Selected extract:
▼
While the analyses did not identify new nutritional problems specific to the Scottish population, it did confirm previous findings that both Scotland and the UK population are consuming too much saturated fat, non-milk extrinsic sugars (NMES – also known as ‘added sugars’ or ‘free sugars’) and salt. It also indicated that the population was not consuming enough fruit and vegetables, oil rich fish and non-starch polysaccharides.

“Blood analyses showed evidence of low vitamin D status in a proportion of adults and children across the UK, with a higher proportion in Scotland for most age groups compared to the UK,”​ said the report.

Scotland in focus

The National Diet and Nutrition Survey estimates food consumption, nutrient intake and nutritional status of the general population aged 18 months upwards living in the UK in general.

The most recent UK report covering years 1 to 4 (2008 to 2011) was published by Public Health England on in May 2014. However, the Food Standards Agency (FSA) in Scotland funded a boost of the NDNS from years 2008-2012 to provide representative data for Scotland.

Increased sample sizes have also been funded in Wales and Northern Ireland by the Devolved Administration and will be published as separate reports.

The Scotland report covers the same topics as the main UK report including food consumption, use of dietary supplements, intakes of energy, macronutrients, vitamins, minerals, salt intake and biochemical measures of nutritional status.

Key findings

The Scottish NDNS reported that the lowest income group had a lower consumption of fruits and vegetables, fibre and some vitamins and minerals and a higher consumption of NMES in children.

The report found that the average intake for most vitamins from food sources were close to or above the Reference Nutrient Intake for all age and sex groups in Scotland - except for vitamin D which was below the RNI for children aged 1.5 to 3 years and for adults aged 65 years and over, and folate which was below the RNI for girls aged 11 to 18 years.

“There was evidence of low vitamin D status (as indicated by low plasma 25-hydroxy vitamin D (25-OHD) concentrations in blood) in all age groups,”​ stated the report. “Based on results collected over the whole year to take account of seasonal differences, 32% of adults aged 19 to 64 years, 29% of adults aged 65 years and over, 26% of children aged 11-18 years and 9% of children aged 4-10 years had low status. This compares with 23%, 21%, 22% and 14% respectively for the same age groups across the UK.”
▲
Task directions:
Using the Scottish nutrition survey text, explain why the Food Standards Agency in Scotland funded a boost of the NDNS for 2008-2012.

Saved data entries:
▼
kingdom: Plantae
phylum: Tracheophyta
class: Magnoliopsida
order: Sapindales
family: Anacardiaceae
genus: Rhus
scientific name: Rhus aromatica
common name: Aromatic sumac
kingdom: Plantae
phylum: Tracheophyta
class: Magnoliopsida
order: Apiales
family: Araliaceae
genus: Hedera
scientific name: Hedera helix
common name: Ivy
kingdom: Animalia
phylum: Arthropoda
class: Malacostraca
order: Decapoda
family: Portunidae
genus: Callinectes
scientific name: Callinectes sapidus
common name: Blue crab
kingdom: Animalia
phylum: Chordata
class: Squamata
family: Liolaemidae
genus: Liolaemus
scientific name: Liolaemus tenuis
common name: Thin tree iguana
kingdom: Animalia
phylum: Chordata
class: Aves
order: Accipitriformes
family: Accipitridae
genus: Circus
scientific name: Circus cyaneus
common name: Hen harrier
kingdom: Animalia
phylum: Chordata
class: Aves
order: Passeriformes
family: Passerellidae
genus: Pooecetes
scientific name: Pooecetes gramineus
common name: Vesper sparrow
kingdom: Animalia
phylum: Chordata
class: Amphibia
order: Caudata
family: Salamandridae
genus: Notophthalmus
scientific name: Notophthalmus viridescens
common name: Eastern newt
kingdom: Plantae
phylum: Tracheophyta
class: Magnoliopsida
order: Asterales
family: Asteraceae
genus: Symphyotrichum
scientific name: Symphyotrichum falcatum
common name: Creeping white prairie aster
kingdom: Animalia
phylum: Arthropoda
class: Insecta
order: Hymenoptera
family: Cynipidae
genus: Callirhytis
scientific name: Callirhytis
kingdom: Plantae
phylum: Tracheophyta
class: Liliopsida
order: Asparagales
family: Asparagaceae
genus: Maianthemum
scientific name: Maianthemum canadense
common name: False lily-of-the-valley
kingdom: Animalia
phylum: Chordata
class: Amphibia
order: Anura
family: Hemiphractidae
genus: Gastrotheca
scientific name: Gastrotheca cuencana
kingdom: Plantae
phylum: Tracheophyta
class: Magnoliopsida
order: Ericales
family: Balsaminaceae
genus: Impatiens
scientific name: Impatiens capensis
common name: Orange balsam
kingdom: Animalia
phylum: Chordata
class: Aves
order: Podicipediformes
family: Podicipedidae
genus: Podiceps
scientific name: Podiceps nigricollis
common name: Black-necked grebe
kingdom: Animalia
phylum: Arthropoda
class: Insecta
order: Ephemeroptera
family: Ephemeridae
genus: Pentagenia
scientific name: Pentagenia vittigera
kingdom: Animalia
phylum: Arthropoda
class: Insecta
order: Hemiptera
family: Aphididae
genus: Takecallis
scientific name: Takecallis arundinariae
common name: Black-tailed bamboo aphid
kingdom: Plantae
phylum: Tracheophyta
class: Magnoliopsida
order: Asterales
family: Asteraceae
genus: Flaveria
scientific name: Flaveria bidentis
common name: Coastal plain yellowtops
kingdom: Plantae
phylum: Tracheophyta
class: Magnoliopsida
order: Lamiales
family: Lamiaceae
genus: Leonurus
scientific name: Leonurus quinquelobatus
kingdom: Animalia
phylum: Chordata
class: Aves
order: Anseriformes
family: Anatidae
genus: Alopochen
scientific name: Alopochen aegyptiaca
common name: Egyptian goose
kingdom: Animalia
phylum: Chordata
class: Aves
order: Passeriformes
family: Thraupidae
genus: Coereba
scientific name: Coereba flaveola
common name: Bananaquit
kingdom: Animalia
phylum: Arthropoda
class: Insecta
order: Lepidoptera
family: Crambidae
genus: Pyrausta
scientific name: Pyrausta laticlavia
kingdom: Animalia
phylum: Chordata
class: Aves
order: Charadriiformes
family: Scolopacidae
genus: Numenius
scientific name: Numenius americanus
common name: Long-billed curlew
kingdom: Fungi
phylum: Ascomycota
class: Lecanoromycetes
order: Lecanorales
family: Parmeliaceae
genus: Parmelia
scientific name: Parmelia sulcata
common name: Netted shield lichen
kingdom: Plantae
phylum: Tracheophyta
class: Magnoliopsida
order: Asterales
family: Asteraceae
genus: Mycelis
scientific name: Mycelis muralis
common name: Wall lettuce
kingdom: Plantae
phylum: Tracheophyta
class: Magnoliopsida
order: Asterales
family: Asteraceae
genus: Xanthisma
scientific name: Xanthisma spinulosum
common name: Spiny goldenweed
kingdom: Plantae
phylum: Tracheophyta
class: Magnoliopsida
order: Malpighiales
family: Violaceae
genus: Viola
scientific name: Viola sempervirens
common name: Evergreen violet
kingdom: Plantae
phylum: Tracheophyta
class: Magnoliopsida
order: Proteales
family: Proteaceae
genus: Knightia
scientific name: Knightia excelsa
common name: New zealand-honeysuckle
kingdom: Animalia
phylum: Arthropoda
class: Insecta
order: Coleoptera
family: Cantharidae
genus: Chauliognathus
▲
Result below:
The National Diet and Nutrition Survey covers the UK population in general. The Food Standards Agency in Scotland funded a boost of the survey from 2008 to 2012 to provide representative data for Scotland.